2. Eldeki uyuşmazlıkta davacılar ve hakkında kısmen kabul kararı verilen davalılar tacir olmayıp, taraflar arasında imzalanan sözleşme de 6102 sayılı TTK'nın 3. Maddesinde yer alan ticari iş niteliğinde değildir. Uyuşmazlık da ticari işten kaynaklanmadığından asıl ve birleşen davacılar, 3095 sayılı Kanun’un 2/2 maddesi uyarınca avans faizi isteminde bulunamayacaklarından davacıların yasal faize hükmedilmemesi gerektiği yönündeki temyiz itirazları yerinde görülmemiştir.

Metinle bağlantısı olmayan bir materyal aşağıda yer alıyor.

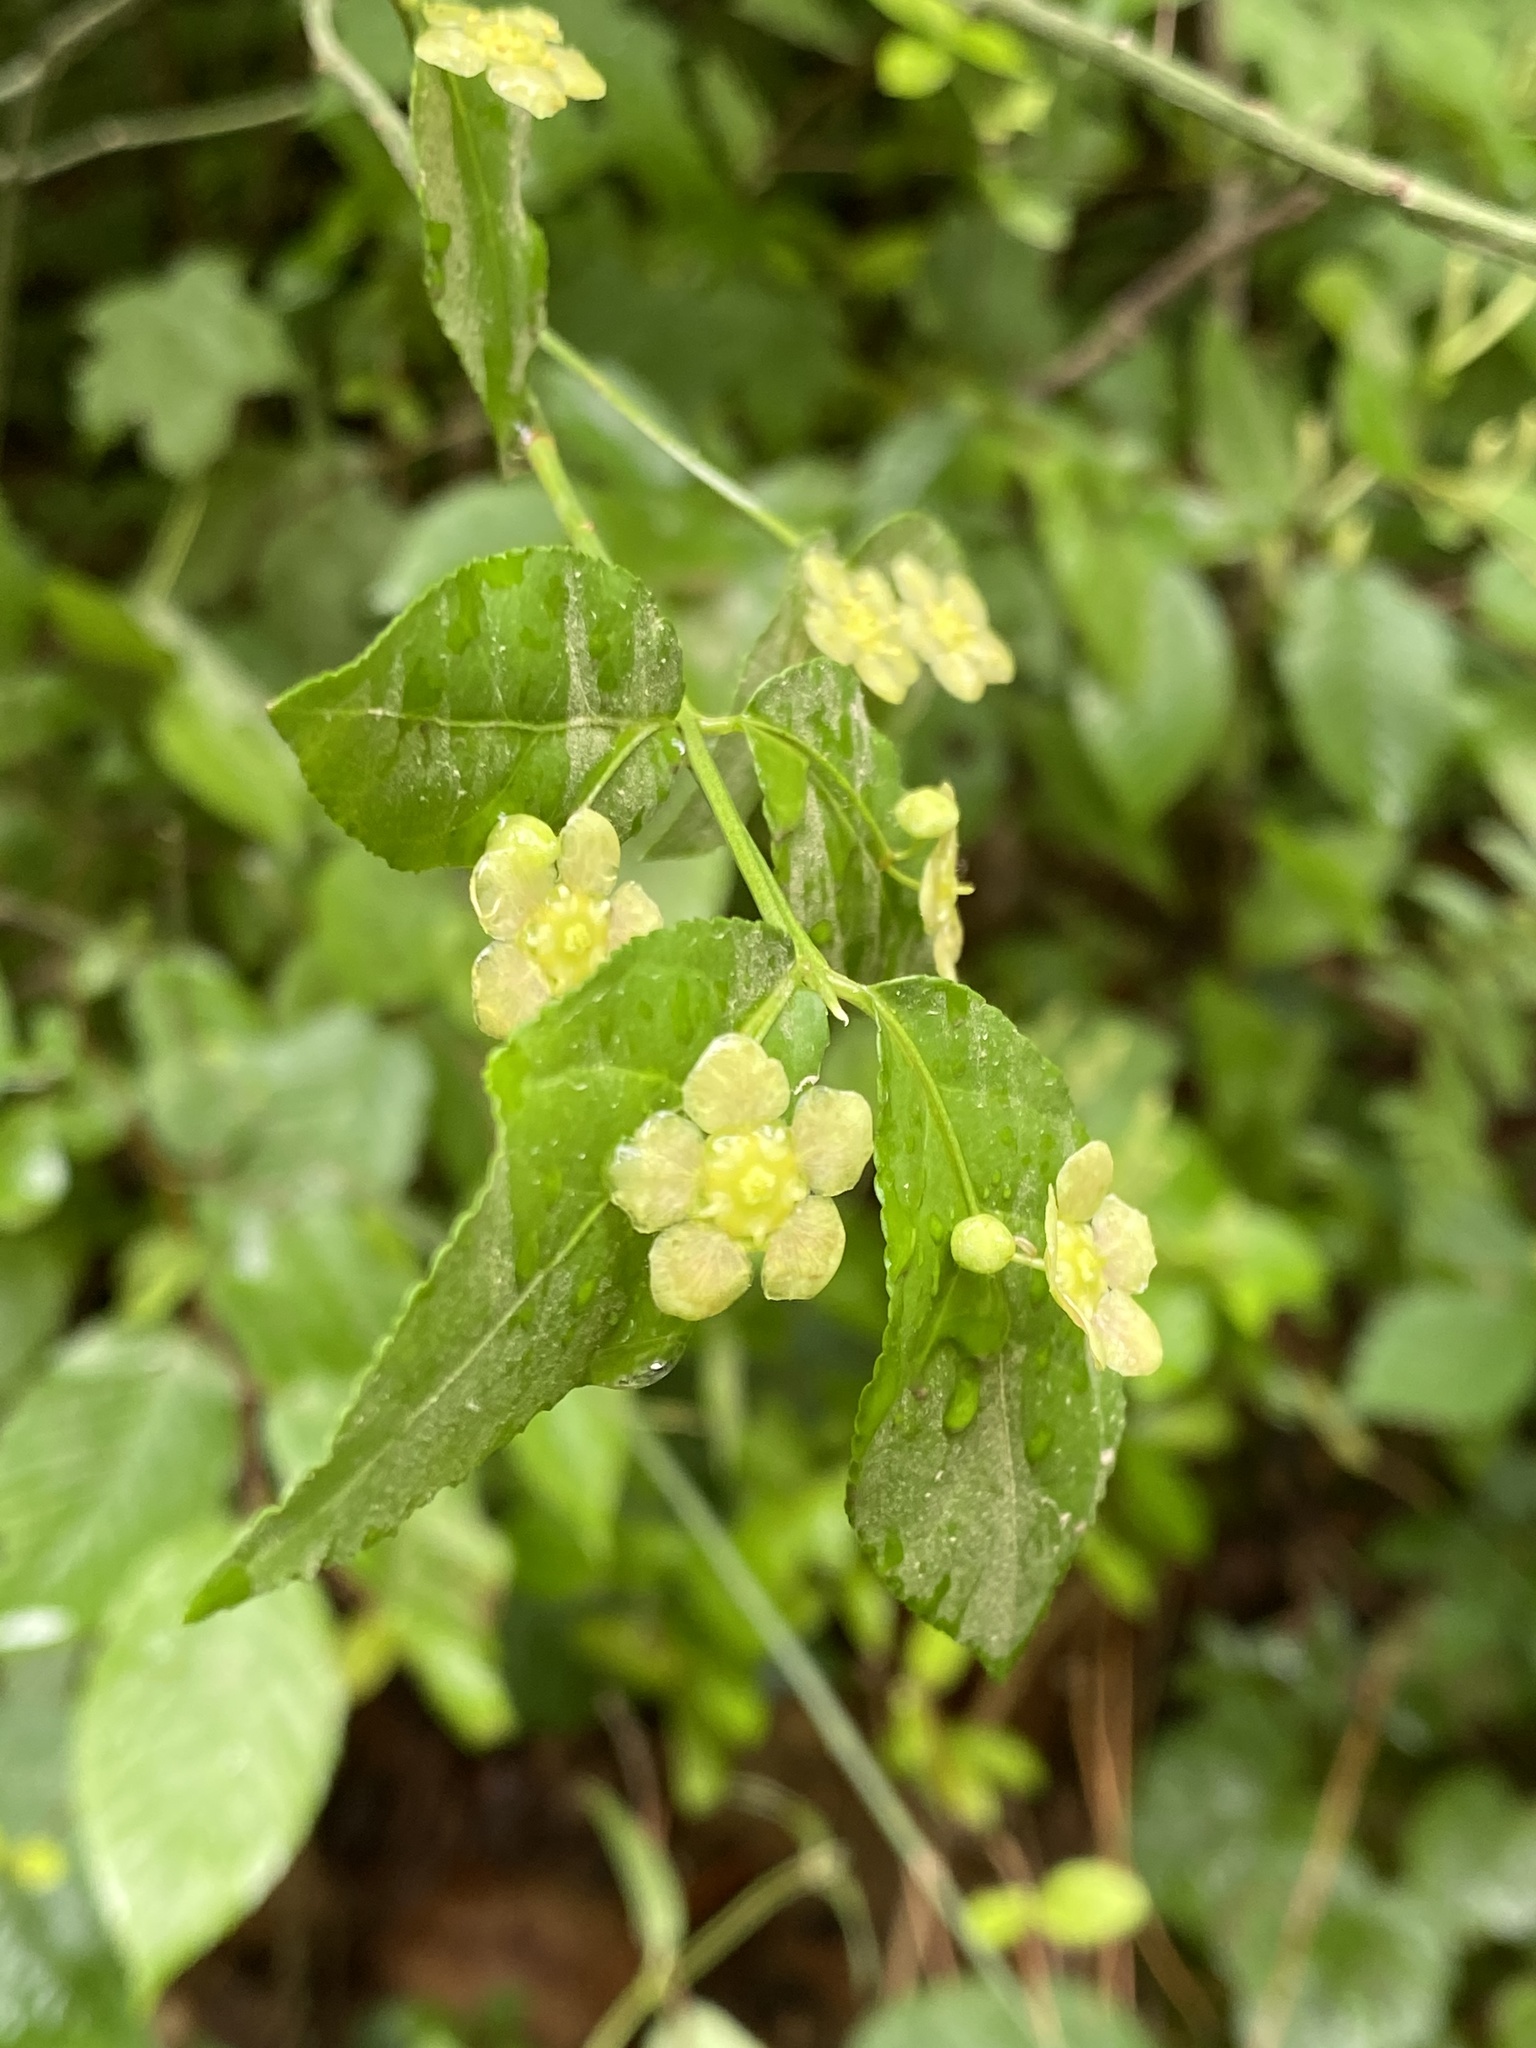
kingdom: Plantae
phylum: Tracheophyta
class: Magnoliopsida
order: Celastrales
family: Celastraceae
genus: Euonymus
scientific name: Euonymus americanus
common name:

3.Temyizen incelenen karar, tarafların karşılıklı iddia ve savunmalarına, dayandıkları belgelere, uyuşmazlığa uygulanması gereken hukuk kuralları ile hukuki ilişkinin nitelendirilmesine, dava şartlarına, yargılama ve ispat kuralları ile (IV/B.) numaralı paragrafta yer verilen mahkeme kararında belirtilen gerekçelere göre usul ve kanuna uygun olup taraflarca temyiz dilekçelerinde ileri sürülen nedenler kararın bozulmasını gerektirecek nitelikte görülmemiştir.

VI.KARAR

Açıklanan sebeplerle;

Taraf vekillerinin yerinde görülmeyen tüm temyiz itirazlarının reddi ile usul ve kanuna uygun olan kararın ONANMASINA,

Dosyanın mahkemesine gönderilmesine,

Aşağıda yazılı bakiye temyiz harçlarının temyiz edenlere yükletilmesine,

6100 sayılı HMK'nın Geçici Madde 3 atfıyla 1086 sayılı HUMK'nın 440. maddesi gereğince karar düzeltme yolu kapalı olmak üzere,

18/01/2023 tarihinde oy birliğiyle karar verildi.